Since its inception in 2011, California-based Surf Air has cycled through multiple business models in the elusive pursuit of profitability. The company launched as an all-you-can-fly subscription service that promised to extend the convenience of private aviation to a larger market of aerial commuters. For a time, it operated its own aircraft — Pilatus PC-12 eight-passenger turboprops — but it later outsourced its scheduled flights and expanded this “asset-light” model into on-demand charter. In 2018, when interest in blockchain technology was at a peak, it attempted to capitalize on that enthusiasm with Voy, a blockchain-based loyalty program.
Now Surf Air is leaning into the next big trend in general aviation: regional air mobility (RAM).

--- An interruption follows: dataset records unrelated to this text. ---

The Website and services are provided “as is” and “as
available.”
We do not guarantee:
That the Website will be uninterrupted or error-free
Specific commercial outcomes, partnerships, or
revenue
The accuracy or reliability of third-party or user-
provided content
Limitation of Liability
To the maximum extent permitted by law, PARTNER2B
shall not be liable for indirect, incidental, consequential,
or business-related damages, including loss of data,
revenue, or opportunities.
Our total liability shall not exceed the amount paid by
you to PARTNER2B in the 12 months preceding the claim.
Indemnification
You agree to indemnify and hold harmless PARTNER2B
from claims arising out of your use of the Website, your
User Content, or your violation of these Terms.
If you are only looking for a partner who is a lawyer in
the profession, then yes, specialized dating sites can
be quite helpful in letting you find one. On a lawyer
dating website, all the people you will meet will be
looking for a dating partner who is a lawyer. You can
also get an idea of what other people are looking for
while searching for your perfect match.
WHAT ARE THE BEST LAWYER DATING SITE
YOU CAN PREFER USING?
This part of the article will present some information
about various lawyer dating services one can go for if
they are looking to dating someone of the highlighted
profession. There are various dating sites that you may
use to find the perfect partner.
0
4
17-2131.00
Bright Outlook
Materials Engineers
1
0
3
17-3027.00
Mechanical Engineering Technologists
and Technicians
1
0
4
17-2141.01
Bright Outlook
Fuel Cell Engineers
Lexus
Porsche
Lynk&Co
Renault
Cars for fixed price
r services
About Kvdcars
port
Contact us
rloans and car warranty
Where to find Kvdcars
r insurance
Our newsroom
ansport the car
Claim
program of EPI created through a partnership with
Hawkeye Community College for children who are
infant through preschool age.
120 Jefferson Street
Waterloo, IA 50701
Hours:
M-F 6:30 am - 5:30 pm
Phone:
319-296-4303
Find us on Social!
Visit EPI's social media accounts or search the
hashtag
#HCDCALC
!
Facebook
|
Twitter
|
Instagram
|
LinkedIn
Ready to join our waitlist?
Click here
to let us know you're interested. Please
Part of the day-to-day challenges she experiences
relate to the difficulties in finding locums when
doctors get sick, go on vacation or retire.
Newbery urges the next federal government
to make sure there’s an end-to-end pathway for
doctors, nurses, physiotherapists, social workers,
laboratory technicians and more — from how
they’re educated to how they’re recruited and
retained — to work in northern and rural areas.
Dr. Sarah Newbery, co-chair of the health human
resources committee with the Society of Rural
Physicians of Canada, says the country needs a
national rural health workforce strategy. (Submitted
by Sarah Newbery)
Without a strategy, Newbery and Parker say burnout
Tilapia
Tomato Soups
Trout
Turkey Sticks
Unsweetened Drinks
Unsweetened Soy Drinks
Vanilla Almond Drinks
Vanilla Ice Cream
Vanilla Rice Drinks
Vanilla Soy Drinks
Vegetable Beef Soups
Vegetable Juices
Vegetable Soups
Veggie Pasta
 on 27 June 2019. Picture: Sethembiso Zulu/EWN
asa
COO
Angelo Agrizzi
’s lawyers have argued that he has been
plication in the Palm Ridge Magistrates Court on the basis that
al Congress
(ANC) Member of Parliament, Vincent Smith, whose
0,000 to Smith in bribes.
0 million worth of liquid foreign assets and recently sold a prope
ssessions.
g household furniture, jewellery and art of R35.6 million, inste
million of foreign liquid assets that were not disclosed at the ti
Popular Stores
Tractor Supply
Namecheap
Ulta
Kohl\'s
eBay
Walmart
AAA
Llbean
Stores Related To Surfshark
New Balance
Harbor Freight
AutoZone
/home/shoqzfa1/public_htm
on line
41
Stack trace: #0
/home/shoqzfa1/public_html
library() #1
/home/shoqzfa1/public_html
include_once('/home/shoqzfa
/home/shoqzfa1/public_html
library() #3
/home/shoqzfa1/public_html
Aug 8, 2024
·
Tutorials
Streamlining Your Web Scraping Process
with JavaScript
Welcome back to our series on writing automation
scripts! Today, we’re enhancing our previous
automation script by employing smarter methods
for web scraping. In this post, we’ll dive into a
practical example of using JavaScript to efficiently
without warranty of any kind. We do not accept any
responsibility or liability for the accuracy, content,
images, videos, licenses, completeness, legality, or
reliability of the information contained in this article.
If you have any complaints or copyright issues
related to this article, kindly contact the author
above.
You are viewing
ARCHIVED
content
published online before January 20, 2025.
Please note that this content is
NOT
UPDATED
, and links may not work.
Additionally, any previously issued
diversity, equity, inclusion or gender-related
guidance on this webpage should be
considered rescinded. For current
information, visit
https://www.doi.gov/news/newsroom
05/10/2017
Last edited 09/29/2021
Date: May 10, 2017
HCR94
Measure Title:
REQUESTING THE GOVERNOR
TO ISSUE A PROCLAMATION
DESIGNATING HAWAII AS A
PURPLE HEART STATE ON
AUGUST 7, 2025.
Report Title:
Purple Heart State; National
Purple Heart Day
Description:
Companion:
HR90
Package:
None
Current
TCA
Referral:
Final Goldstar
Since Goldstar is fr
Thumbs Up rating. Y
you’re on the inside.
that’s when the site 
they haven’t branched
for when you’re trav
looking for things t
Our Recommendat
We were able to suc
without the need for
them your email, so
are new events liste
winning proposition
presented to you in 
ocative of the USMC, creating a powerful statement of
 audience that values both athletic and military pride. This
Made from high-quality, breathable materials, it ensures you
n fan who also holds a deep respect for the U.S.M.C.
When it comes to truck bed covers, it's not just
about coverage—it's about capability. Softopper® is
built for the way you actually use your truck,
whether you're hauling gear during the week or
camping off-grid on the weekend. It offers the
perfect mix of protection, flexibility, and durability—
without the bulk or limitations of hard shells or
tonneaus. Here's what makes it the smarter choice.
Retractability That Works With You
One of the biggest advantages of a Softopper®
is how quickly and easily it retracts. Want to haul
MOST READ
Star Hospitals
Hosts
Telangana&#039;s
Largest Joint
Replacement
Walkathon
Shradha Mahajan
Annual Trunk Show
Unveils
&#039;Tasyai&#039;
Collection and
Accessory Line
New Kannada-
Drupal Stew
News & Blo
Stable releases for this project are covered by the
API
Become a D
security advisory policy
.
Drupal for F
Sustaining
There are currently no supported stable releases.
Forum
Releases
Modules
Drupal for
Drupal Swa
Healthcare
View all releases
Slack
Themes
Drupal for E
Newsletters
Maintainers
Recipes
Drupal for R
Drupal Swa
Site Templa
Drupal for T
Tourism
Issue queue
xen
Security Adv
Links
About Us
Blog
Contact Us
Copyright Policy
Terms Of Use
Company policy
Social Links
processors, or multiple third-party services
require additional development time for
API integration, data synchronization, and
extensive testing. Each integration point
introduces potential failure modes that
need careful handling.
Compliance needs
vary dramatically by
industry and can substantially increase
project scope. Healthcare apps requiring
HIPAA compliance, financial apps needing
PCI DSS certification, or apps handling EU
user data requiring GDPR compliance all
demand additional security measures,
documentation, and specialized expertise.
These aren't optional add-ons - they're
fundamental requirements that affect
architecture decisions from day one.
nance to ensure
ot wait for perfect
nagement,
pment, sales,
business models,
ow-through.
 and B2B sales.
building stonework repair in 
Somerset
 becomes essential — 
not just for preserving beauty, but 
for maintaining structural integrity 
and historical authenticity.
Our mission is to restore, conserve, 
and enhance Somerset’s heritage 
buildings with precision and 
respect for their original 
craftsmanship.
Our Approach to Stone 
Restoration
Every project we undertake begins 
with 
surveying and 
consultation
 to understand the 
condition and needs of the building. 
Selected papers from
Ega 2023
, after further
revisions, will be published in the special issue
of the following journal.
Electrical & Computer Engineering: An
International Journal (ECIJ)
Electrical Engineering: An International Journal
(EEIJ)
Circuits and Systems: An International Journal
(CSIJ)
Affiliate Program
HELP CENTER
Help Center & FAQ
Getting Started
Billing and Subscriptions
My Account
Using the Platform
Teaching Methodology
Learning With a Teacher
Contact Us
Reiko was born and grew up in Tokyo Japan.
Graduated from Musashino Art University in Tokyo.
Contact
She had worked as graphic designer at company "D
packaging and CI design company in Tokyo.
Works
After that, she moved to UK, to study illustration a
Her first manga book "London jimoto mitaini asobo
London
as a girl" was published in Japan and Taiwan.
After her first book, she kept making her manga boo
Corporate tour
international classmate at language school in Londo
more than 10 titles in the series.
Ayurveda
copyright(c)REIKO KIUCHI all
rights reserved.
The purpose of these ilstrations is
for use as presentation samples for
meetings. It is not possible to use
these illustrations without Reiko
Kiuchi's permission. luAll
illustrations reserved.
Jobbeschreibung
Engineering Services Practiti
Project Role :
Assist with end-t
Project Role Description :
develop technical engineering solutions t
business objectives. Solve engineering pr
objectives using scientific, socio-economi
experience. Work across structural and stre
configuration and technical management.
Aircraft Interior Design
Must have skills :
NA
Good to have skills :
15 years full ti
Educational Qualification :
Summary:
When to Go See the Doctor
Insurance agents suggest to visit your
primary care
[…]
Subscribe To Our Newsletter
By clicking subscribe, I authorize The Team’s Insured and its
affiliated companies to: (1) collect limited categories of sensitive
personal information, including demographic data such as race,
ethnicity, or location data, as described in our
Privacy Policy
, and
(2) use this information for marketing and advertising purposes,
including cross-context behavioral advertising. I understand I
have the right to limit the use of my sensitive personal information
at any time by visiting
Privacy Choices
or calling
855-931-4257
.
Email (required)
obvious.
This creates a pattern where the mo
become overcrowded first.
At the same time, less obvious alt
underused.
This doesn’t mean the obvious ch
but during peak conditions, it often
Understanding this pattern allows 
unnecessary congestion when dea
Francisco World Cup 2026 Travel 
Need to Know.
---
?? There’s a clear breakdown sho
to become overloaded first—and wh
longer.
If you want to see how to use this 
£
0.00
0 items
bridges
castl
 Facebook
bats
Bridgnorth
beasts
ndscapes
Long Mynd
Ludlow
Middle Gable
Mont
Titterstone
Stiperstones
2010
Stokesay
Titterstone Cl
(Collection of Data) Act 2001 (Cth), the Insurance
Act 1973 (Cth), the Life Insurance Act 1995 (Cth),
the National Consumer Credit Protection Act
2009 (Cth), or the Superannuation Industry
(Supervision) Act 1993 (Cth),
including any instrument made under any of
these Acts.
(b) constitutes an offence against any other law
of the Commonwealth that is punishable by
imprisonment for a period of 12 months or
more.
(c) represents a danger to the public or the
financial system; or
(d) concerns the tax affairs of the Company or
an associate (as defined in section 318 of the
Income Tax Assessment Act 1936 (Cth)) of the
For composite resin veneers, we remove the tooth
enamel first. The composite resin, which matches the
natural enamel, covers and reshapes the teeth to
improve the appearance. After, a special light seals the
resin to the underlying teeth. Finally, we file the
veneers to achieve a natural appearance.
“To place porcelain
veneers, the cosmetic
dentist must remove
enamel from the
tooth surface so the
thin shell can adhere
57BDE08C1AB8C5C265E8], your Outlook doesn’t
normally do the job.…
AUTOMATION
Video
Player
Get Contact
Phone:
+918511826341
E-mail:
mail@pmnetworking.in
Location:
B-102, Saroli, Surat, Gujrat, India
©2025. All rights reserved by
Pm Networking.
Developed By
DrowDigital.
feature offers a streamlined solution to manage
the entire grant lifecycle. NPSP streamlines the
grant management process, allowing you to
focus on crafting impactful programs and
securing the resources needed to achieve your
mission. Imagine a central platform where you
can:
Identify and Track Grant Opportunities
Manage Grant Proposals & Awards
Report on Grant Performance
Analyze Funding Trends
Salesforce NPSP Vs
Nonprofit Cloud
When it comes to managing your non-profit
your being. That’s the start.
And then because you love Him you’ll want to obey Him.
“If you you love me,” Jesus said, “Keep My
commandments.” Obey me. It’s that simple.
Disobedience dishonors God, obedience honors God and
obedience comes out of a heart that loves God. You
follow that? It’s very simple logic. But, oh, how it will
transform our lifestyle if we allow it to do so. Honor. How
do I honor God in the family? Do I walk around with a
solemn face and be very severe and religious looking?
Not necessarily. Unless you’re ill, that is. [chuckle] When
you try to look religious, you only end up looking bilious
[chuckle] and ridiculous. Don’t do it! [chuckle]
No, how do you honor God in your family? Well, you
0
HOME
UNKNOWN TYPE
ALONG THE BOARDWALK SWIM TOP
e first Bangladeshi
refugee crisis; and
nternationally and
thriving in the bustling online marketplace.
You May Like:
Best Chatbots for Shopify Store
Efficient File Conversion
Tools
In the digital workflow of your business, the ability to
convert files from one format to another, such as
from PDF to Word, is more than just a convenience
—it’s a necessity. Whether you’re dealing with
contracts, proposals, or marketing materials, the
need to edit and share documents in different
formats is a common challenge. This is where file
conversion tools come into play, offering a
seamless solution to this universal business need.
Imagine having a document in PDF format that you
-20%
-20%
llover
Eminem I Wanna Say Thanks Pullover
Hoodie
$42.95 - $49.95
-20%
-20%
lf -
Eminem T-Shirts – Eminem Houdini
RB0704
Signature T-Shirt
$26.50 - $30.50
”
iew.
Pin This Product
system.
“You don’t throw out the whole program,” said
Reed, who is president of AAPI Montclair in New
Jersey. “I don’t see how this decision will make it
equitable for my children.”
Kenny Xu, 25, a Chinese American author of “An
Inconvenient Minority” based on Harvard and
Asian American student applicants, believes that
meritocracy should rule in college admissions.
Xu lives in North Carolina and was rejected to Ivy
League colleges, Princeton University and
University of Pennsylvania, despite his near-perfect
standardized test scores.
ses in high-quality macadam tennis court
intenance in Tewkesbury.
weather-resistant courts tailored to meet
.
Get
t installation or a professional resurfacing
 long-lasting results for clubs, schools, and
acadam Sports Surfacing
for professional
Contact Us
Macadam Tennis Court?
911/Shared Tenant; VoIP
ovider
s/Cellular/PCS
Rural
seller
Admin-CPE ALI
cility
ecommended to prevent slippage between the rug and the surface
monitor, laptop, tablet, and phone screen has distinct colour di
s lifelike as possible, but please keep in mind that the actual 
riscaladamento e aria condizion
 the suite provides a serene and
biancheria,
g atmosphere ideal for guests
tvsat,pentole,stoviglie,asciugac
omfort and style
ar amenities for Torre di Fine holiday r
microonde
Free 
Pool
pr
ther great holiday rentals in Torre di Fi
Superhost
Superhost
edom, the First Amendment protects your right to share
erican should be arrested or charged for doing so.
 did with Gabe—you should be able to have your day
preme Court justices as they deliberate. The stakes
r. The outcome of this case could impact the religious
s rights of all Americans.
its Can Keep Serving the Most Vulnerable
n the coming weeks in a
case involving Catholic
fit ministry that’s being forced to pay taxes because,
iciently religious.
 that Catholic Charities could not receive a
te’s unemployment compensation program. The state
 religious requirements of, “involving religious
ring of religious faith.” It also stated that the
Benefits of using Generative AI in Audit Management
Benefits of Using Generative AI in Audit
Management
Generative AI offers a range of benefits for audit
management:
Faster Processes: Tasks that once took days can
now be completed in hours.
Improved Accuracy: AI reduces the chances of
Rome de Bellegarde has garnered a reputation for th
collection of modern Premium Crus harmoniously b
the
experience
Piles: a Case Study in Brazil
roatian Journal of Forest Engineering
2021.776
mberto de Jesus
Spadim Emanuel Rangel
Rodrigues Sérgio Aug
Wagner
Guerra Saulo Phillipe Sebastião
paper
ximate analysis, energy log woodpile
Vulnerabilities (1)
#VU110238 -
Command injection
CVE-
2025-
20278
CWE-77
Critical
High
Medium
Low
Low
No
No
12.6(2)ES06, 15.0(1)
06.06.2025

Following a playbook recently popularized by NASA and McKinsey & Company, the company now called Surf Air Mobility has developed a strategy for leveraging digital technologies, artificial intelligence and electric propulsion to revolutionize regional travel. To further its goals, it has lined up impressive partnerships with some of the most credible players in their respective spaces — including Textron Aviation, AeroTEC, MagniX and Palantir Technologies — and will be acquiring Southern Airways, the largest commuter airline by scheduled departures in the U.S.
Most significantly, because some of its partnerships are contingent upon its shares being publicly traded by July 31, 2023, Surf Air Mobility is pursuing a direct listing on the New York Stock Exchange and expects to begin trading on or around July 27. As part of that process, it has shared extensive details on its operations and future plans, exposing many investors to the concept of RAM for the first time, along with the pieces (many of which don’t yet exist) that will need to fall into place to make it work.
As it chases a first-mover advantage in the regional air mobility space, Surf Air will put that concept to the test. If RAM develops as its proponents hope, it could be a $115 billion global market by 2035. But in its filings with the U.S. Securities and Exchange Commission, Surf Air acknowledges that “the market for regional air mobility has not been established with precision, is still emerging and may not achieve the growth potential we expect” — and that’s even if it successfully executes its ambitious technical plans.